Since clusters represent shared DNA segments, all we can say without more information is that any of these 32 people might be related through one of Mary's ancestors. They also might be related through Mary's husband, or through Delilah's in-laws. The next step is to do research: Create quick and dirty trees, and contact these matches and hope that they respond with more information.
Of these, clusters 3, 4 and cluster 5 are particularly interesting because they contain people who have Mary as one of their common ancestors. That means that these clusters couldn't be from the Parker branch. There's a 50/50 chance that each one of these clusters could be the Goodman clusters that John is looking for, and that will lead to Mary Goodman's unknown parents.
Clusters 1, 2, 3, and 7 are are also particularly interesting. Going back to the original clustering diagram, these are the only remaining clusters that are not strongly associated with the excluded Edwards-Finch clusters. In other words, clusters 4, 5, and 6 have red spots if you read down from those clusters and left from the Edwards-Finch clusters. That suggests that clusters 4, 5, and 6 may also represent DNA segments that were inherited from the Edwards branch.
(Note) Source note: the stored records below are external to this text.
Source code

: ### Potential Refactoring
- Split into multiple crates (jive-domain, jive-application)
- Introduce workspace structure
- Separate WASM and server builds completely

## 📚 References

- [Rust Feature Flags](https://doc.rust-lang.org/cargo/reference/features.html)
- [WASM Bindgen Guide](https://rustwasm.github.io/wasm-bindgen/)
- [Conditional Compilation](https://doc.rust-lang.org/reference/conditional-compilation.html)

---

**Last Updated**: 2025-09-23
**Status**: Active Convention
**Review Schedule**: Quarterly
Cluster 3 is the only cluster that is doubly interesting. It is a very small cluster, with only 3 people. And one of those three people is already known to have Mary as a common ancestor, so that isn't helpful for finding Mary's parents. Still, there are two other matches in the cluster that are still unknown. If John is going to look for Mary's parents, then cluster 3 is likely the best bet, followed by clusters 1, 2, and 7.
As soon as even one match in a cluster is identified with ancestors related through Mary's husband or through Delilah's in-laws, that entire cluster can be excluded. Until then, everything is in play. Clustering can focus the research, but the research is still needed!